In Punggye Ri hatte Nordkorea nach 2006 und 2009 Mitte Februar trotz internationaler Warnungen zum dritten Mal eine Atomwaffe getestet. Daraufhin verhängte der UN-Sicherheitsrat verschärfte Sanktionen gegen Nordkorea , das seitdem wiederum immer neue Drohungen vor allem gegen die USA und Südkorea ausgesprochen hat. So erklärte das isolierte Land dem Süden den Kriegszustand und drohte den USA mit einem atomaren Schlag . Zudem verlegte das nordkoreanische Militär inzwischen zwei Mittelstrecken-Raketen an seine Ostküste und installierte sie auf mobilen Abschussrampen. Die US-Regierung reagierte mit der Verlegung von Kampfflugzeugen und Kriegsschiffen in die Region.

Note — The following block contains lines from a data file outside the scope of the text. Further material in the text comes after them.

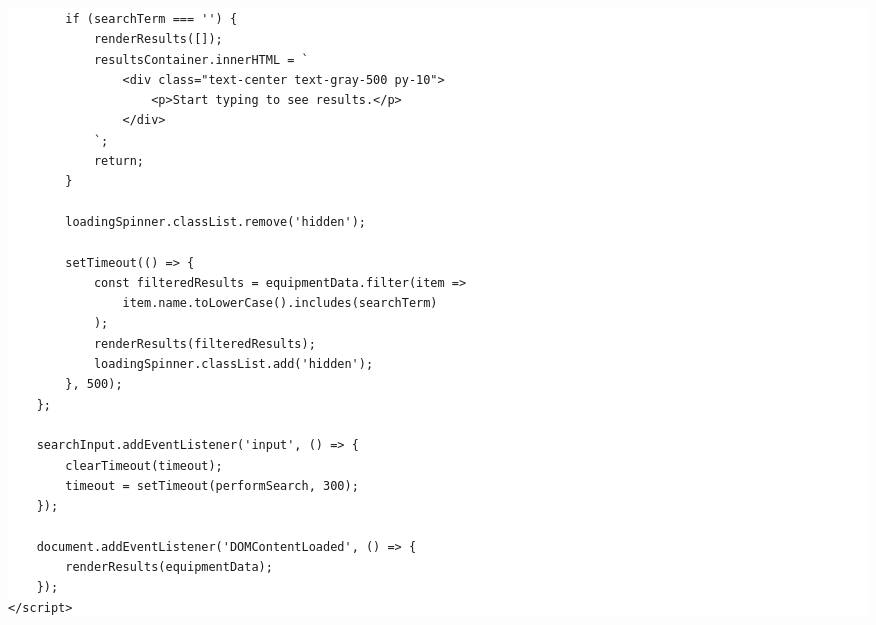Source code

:             if (searchTerm === '') {
                renderResults([]);
                resultsContainer.innerHTML = `
                    <div class="text-center text-gray-500 py-10">
                        <p>Start typing to see results.</p>
                    </div>
                `;
                return;
            }
            
            loadingSpinner.classList.remove('hidden');

            setTimeout(() => {
                const filteredResults = equipmentData.filter(item =>
                    item.name.toLowerCase().includes(searchTerm)
                );
                renderResults(filteredResults);
                loadingSpinner.classList.add('hidden');
            }, 500);
        };

        searchInput.addEventListener('input', () => {
            clearTimeout(timeout);
            timeout = setTimeout(performSearch, 300);
        });

        document.addEventListener('DOMContentLoaded', () => {
            renderResults(equipmentData);
        });
    </script>

</body>
</html>
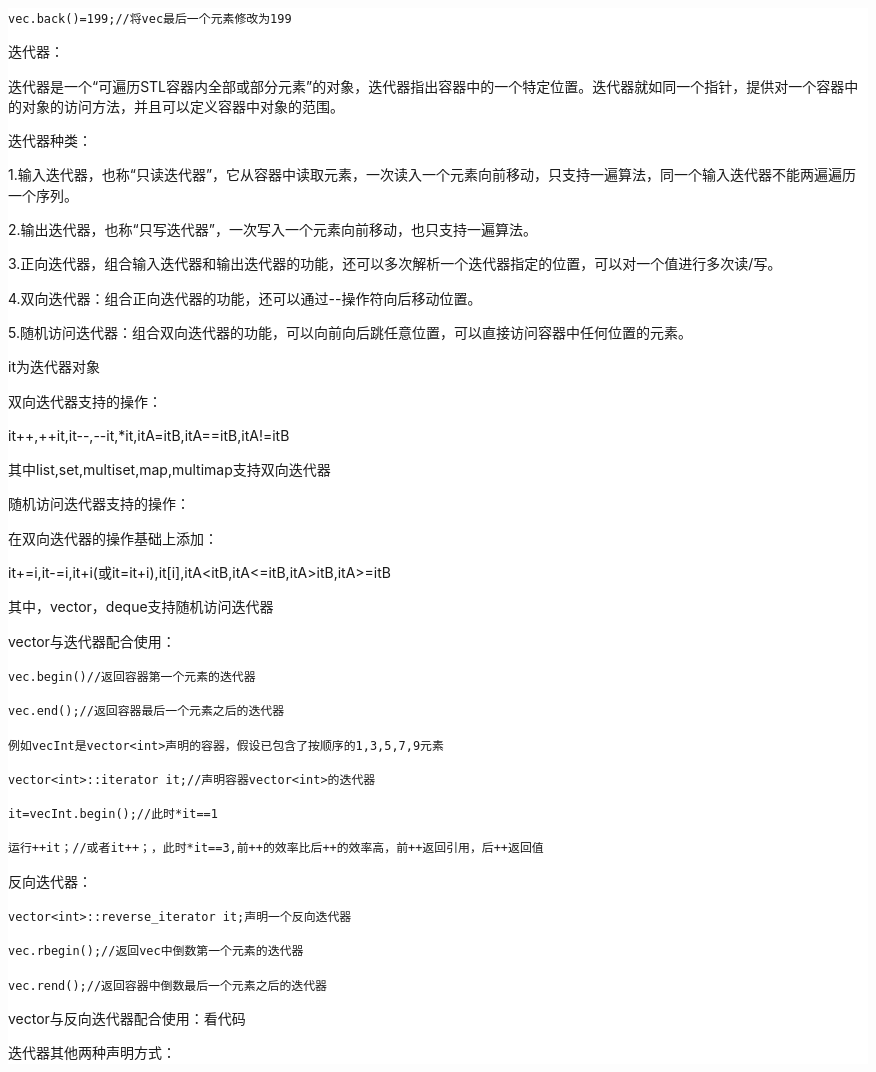 `vec.back()=199;//将vec最后一个元素修改为199`



迭代器：

迭代器是一个“可遍历STL容器内全部或部分元素”的对象，迭代器指出容器中的一个特定位置。迭代器就如同一个指针，提供对一个容器中的对象的访问方法，并且可以定义容器中对象的范围。

迭代器种类：

1.输入迭代器，也称“只读迭代器”，它从容器中读取元素，一次读入一个元素向前移动，只支持一遍算法，同一个输入迭代器不能两遍遍历一个序列。

2.输出迭代器，也称“只写迭代器”，一次写入一个元素向前移动，也只支持一遍算法。

3.正向迭代器，组合输入迭代器和输出迭代器的功能，还可以多次解析一个迭代器指定的位置，可以对一个值进行多次读/写。

4.双向迭代器：组合正向迭代器的功能，还可以通过--操作符向后移动位置。

5.随机访问迭代器：组合双向迭代器的功能，可以向前向后跳任意位置，可以直接访问容器中任何位置的元素。


it为迭代器对象

双向迭代器支持的操作：

it++,++it,it--,--it,*it,itA=itB,itA==itB,itA!=itB

其中list,set,multiset,map,multimap支持双向迭代器

随机访问迭代器支持的操作：

在双向迭代器的操作基础上添加：

it+=i,it-=i,it+i(或it=it+i),it[i],itA<itB,itA<=itB,itA>itB,itA>=itB

其中，vector，deque支持随机访问迭代器



vector与迭代器配合使用：

`vec.begin()//返回容器第一个元素的迭代器`

`vec.end();//返回容器最后一个元素之后的迭代器`

`例如vecInt是vector<int>声明的容器，假设已包含了按顺序的1,3,5,7,9元素`

`vector<int>::iterator it;//声明容器vector<int>的迭代器`

`it=vecInt.begin();//此时*it==1`

`运行++it；//或者it++；，此时*it==3,前++的效率比后++的效率高，前++返回引用，后++返回值`



反向迭代器：

`vector<int>::reverse_iterator it;声明一个反向迭代器`

`vec.rbegin();//返回vec中倒数第一个元素的迭代器`

`vec.rend();//返回容器中倒数最后一个元素之后的迭代器`

vector与反向迭代器配合使用：看代码



迭代器其他两种声明方式：
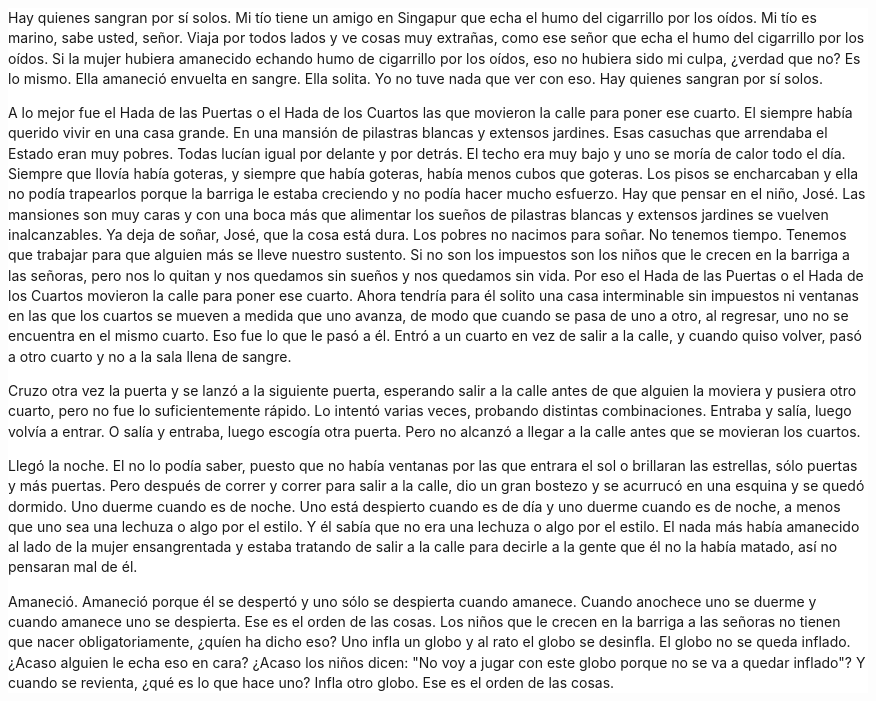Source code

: Hay quienes sangran por sí solos. Mi tío tiene un amigo en Singapur que
echa el humo del cigarrillo por los oídos. Mi tío es marino, sabe
usted, señor. Viaja por todos lados y ve cosas muy extrañas, como ese
señor que echa el humo del cigarrillo por los oídos. Si la mujer
hubiera amanecido echando humo de cigarrillo por los oídos, eso no
hubiera sido mi culpa, ¿verdad que no? Es lo mismo. Ella amaneció
envuelta en sangre. Ella solita. Yo no tuve nada que ver con eso. Hay
quienes sangran por sí solos.

A lo mejor fue el Hada de las Puertas o el Hada de los Cuartos las que
movieron la calle para poner ese cuarto. El siempre había querido vivir
en una casa grande. En una mansión de pilastras blancas y extensos
jardines. Esas casuchas que arrendaba el Estado eran muy pobres. Todas
lucían igual por delante y por detrás. El techo era muy bajo y uno se
moría de calor todo el día. Siempre que llovía había goteras, y siempre
que había goteras, había menos cubos que goteras. Los pisos se
encharcaban y ella no podía trapearlos porque la barriga le estaba
creciendo y no podía hacer mucho esfuerzo. Hay que pensar en el niño,
José. Las mansiones son muy caras y con una boca más que alimentar los
sueños de pilastras blancas y extensos jardines se vuelven
inalcanzables. Ya deja de soñar, José, que la cosa está dura. Los
pobres no nacimos para soñar. No tenemos tiempo. Tenemos que trabajar
para que alguien más se lleve nuestro sustento. Si no son los impuestos
son los niños que le crecen en la barriga a las señoras, pero nos lo
quitan y nos quedamos sin sueños y nos quedamos sin vida. Por eso el
Hada de las Puertas o el Hada de los Cuartos movieron la calle para
poner ese cuarto. Ahora tendría para él solito una casa interminable
sin impuestos ni ventanas en las que los cuartos se mueven a medida que
uno avanza, de modo que cuando se pasa de uno a otro, al regresar, uno
no se encuentra en el mismo cuarto. Eso fue lo que le pasó a él. Entró
a un cuarto en vez de salir a la calle, y cuando quiso volver, pasó a
otro cuarto y no a la sala llena de sangre.

Cruzo otra vez la puerta y se lanzó a la siguiente puerta, esperando
salir a la calle antes de que alguien la moviera y pusiera otro cuarto,
pero no fue lo suficientemente rápido. Lo intentó varias veces,
probando distintas combinaciones. Entraba y salía, luego volvía a
entrar. O salía y entraba, luego escogía otra puerta. Pero no alcanzó a
llegar a la calle antes que se movieran los cuartos.

Llegó la noche. El no lo podía saber, puesto que no había ventanas por
las que entrara el sol o brillaran las estrellas, sólo puertas y más
puertas. Pero después de correr y correr para salir a la calle, dio un
gran bostezo y se acurrucó en una esquina y se quedó dormido. Uno
duerme cuando es de noche. Uno está despierto cuando es de día y uno
duerme cuando es de noche, a menos que uno sea una lechuza o algo por
el estilo. Y él sabía que no era una lechuza o algo por el estilo. El
nada más había amanecido al lado de la mujer ensangrentada y estaba
tratando de salir a la calle para decirle a la gente que él no la había
matado, así no pensaran mal de él.

Amaneció. Amaneció porque él se despertó y uno sólo se despierta cuando
amanece. Cuando anochece uno se duerme y cuando amanece uno se
despierta. Ese es el orden de las cosas. Los niños que le crecen en la
barriga a las señoras no tienen que nacer obligatoriamente, ¿quíen ha
dicho eso? Uno infla un globo y al rato el globo se desinfla. El globo
no se queda inflado. ¿Acaso alguien le echa eso en cara? ¿Acaso los
niños dicen: "No voy a jugar con este globo porque no se va a quedar
inflado"? Y cuando se revienta, ¿qué es lo que hace uno? Infla otro
globo. Ese es el orden de las cosas.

Auch China, bislang der wichtigste Verbündete Nordkoreas , zeigte sich "ernsthaft besorgt" über die jüngste Eskalation der Korea-Krise und warnte die Führung in Pjöngjang in ungewöhnlich scharfer Form vor einer weiteren Eskalation. Keinem Land dürfe erlaubt werden, eine Region oder gar die ganze Welt aus selbstsüchtigen Motiven ins Chaos zu stürzen, sagte der chinesische Präsident Xi Jinping .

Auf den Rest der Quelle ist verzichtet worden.